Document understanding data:
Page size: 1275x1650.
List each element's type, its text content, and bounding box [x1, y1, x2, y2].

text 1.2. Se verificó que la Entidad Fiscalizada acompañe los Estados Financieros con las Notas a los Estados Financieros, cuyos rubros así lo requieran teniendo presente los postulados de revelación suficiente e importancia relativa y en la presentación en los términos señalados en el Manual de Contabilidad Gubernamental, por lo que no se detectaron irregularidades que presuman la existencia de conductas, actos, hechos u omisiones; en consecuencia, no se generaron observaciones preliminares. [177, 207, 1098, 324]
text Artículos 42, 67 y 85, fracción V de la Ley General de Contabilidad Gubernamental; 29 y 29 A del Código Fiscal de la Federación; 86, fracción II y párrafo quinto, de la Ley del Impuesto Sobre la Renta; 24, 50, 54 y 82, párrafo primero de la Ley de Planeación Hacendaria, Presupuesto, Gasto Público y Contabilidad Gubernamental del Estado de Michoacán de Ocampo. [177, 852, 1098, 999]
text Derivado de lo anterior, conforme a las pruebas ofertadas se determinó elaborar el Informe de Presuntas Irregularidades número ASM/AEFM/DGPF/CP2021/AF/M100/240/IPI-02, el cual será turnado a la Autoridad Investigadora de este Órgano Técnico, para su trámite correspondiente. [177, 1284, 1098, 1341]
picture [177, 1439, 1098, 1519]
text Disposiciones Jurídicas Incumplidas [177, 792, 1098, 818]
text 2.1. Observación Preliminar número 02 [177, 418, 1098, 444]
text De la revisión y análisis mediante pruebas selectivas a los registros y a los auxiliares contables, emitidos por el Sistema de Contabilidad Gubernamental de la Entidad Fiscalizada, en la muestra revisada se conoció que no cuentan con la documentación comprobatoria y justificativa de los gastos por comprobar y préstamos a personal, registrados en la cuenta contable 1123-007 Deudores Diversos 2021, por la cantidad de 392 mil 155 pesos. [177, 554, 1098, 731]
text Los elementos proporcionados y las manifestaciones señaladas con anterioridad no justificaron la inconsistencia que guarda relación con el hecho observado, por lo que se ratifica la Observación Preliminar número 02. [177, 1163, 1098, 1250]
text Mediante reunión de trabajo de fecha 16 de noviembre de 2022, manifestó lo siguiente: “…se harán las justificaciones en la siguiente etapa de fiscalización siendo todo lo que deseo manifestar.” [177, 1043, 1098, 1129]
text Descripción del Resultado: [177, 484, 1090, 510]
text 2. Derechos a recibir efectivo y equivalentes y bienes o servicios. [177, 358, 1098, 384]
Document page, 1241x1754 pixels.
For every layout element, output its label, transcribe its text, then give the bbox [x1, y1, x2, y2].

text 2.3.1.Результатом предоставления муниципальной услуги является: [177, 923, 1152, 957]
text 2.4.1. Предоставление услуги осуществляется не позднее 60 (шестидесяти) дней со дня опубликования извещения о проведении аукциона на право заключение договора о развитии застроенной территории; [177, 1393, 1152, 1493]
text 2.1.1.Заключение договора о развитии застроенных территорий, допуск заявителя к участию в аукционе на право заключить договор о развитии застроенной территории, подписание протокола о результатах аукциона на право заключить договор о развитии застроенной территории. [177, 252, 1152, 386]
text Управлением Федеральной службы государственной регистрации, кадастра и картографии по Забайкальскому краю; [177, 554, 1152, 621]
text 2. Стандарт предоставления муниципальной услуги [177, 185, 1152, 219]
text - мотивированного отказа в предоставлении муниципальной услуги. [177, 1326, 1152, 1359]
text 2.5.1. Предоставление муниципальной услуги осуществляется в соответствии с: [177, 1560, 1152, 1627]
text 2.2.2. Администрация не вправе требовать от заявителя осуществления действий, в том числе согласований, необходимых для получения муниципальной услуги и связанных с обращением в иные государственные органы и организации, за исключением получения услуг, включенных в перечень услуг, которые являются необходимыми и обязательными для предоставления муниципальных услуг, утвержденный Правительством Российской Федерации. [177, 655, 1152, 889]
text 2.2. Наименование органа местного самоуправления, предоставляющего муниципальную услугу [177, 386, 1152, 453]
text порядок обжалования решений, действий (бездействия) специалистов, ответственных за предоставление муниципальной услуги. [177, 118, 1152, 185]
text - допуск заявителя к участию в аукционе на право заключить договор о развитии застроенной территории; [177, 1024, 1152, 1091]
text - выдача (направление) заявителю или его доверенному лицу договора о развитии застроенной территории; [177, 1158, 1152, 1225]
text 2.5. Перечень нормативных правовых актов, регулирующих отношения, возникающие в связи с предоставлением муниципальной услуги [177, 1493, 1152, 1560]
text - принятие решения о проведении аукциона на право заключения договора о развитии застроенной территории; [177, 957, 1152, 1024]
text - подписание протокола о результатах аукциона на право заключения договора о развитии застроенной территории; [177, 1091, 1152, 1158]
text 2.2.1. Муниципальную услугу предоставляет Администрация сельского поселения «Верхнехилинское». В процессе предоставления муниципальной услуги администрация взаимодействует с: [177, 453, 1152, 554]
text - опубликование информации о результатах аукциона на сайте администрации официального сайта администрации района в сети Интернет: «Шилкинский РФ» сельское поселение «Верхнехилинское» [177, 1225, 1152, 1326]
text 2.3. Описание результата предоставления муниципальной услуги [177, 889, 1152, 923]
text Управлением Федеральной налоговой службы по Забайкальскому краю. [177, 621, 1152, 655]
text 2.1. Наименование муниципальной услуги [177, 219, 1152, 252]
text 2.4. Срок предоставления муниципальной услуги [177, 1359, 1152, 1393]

* TASK DESCRIPTION *
A single number is the whole answer: report how many lines in the data above include the word "застроенной".

* REPLY *
6